## Problem 1
List every telephone number given in the PDL conference call notice.
## Problem 2
Extend the PDL conference call notice with a few sentences that follow its final sentence.

## Supplied passage
===============

Revenue Guidance for 2011
As previously announced, PDL will continue to provide revenue guidance for each quarter in the third month of that quarter. Third quarter 2011 revenue guidance will be provided in early September.
Conference Call Details
PDL will hold a conference call to discuss financial results at 4:30 p.m. ET today, July 27, 2011. To access the live conference call via phone, please dial (877) 556-5921 from the United States and Canada or (617) 597-5474 internationally. The conference ID is 50762453. Please dial in approximately 10 minutes prior to the start of the call. A telephone replay will be available beginning approximately one hour after the call through August 3, 2011, and may be accessed by dialing (888) 286-8010 from the United States and Canada or (617) 801-6888 internationally. The replay passcode is 81465883.

===============

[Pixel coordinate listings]
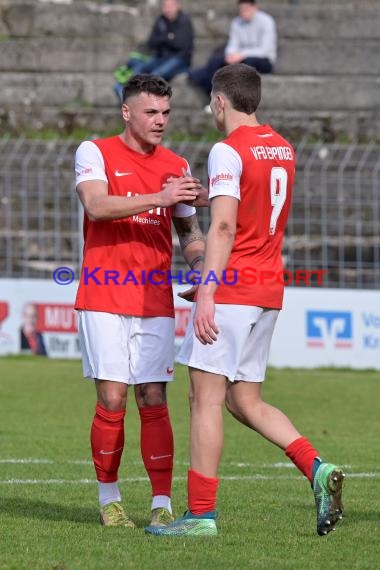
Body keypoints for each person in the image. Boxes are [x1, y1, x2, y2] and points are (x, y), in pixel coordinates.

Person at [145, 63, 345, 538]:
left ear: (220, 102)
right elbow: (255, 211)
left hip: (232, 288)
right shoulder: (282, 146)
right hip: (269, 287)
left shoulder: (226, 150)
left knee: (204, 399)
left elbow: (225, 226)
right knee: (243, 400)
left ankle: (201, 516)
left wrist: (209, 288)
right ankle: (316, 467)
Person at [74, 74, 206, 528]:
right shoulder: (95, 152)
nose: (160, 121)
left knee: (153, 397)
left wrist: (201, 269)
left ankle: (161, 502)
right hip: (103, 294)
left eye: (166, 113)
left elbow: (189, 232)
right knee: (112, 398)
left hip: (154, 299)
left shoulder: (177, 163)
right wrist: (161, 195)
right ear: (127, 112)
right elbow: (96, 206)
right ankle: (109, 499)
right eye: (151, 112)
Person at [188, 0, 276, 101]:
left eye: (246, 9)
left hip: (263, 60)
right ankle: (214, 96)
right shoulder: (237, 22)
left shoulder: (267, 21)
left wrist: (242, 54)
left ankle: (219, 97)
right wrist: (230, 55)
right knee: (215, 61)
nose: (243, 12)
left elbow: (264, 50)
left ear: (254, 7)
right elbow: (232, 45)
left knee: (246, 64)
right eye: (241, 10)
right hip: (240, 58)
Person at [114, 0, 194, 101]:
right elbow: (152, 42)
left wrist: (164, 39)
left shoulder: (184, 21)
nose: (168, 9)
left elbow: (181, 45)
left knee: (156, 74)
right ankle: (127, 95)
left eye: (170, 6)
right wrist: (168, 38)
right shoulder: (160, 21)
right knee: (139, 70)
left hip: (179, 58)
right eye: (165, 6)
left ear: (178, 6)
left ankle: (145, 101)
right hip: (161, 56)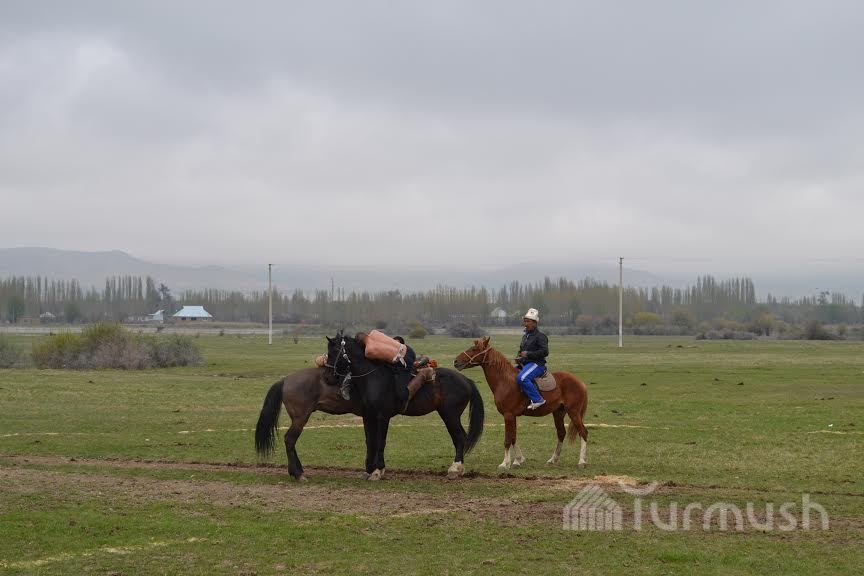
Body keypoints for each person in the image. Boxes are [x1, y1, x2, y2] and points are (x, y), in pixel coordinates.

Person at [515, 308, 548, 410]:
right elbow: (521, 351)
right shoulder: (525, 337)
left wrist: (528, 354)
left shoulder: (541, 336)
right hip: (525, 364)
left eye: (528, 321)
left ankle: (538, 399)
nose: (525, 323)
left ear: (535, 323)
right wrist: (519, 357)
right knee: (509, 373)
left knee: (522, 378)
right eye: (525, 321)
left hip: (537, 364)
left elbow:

===============

## Written reply 1
(877) 556-5921
(617) 597-5474
(888) 286-8010
(617) 801-6888

## Written reply 2
To access the live and subsequently archived webcast of the conference call, go to the Company’s website at http://www.pdl.com and go to “Company Presentations & Events.” Please connect to the website at least 15 minutes prior to the call to allow for any software download that may be necessary.
About PDL BioPharma
PDL pioneered the humanization of monoclonal antibodies and, by doing so, enabled the discovery of a new generation of targeted treatments for cancer and immunologic diseases. PDL is focused on maximizing the value of its antibody humanization patents and related assets. The Company receives royalties on sales of a number of humanized antibody products marketed by leading pharmaceutical and biotechnology companies today based on patents which expire in late 2014. For more information, please visit www.pdl.com.
NOTE: PDL BioPharma and the PDL BioPharma logo are considered trademarks of PDL BioPharma, Inc.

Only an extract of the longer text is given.